GRA Project Management is a Norfolk-based civil engineering contractor that specialises in drainage, with a turnover of around £2.5m and contracts from £35,000 to more than £2.5m. Its clients include Balfour Beatty and RG Carter.

Managing director Gavin Armstrong (pictured) turned to peer-to-peer lending three years ago after becoming frustrated with banks. “They are very wary of construction nowadays,” he says. “We tried to get a £100,000 overdraft and were turned down, whereas pre-recession it wasn’t a problem to get £200,000.”

GRA wanted finance to purchase machinery – excavators and dumpers – plus some working capital for a civils project for Balfour Beatty. “With 60-day payment terms, and 20 to 30 guys on the job, there are major upfront costs before you can start a contract,” says Armstrong.

"The rates are higher than a standard lender - at 14% - but it gets me working and gets me a return."

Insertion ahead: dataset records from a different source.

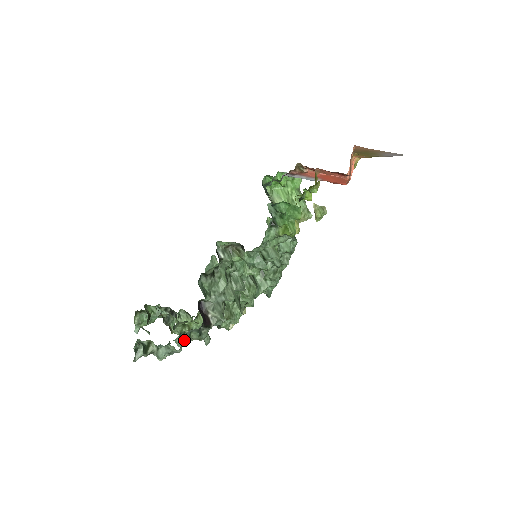
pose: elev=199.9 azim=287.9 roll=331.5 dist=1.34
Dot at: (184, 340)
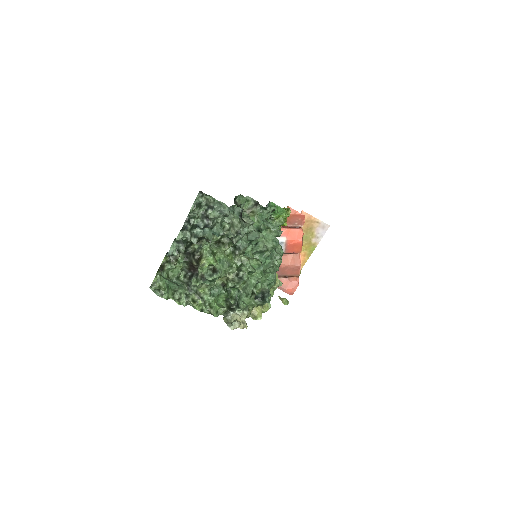
Dot at: (231, 210)
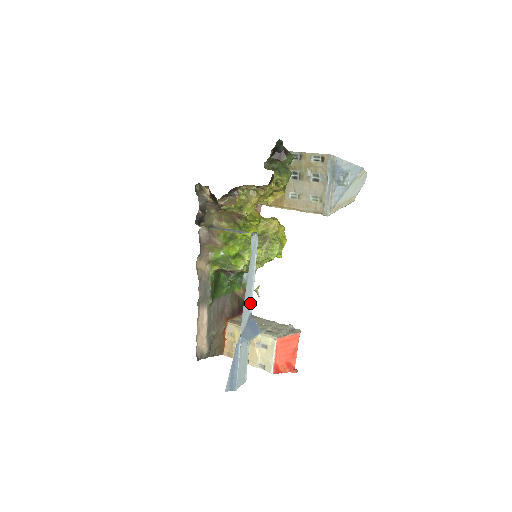
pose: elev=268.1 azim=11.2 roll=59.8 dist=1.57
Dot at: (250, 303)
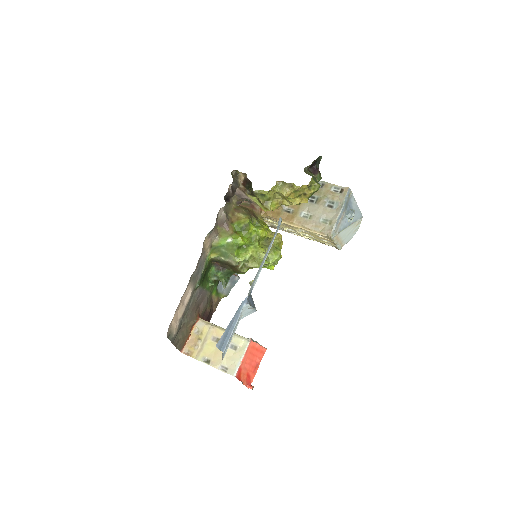
Dot at: (256, 278)
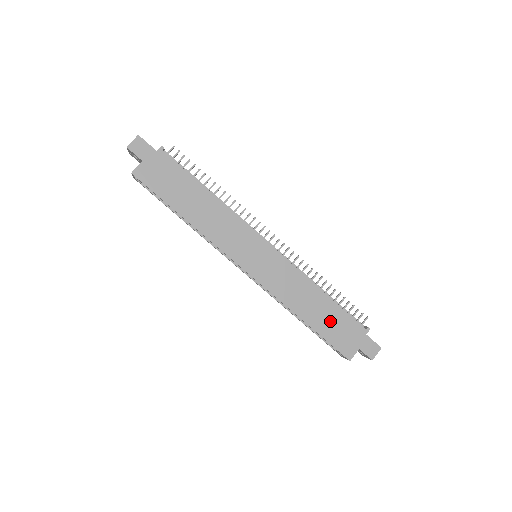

Gavin Armstrong, GRA Project Management

His business has taken out three peer-to-peer loans through Rebuildingsociety: £50,000, £100,000 and, most recently, £315,000. “The process is quite straightforward – you answer a series of questions, and Rebuildingsociety do a fairly rigorous background check before they allow you to bid. Depending on the amount, you have to put down a personal guarantee, and for the third loan I also had to arrange a second mortgage on my family home,” says Armstrong.

“The rates are higher than what you would get from a standard lender – 14% – but that’s the price you have to pay. It gets me working and gets me a return,”
he says. “If I need it again, I know where to go because the lenders now have confidence in my business. One individual lender provided £100,000 of the last loan because I repaid the previous two quickly.

“I will pay off the latest loan in a month’s time – only 18 months after taking it out – which will be two years ahead of schedule. Peer-to-peer finance has been fantastic for our business.”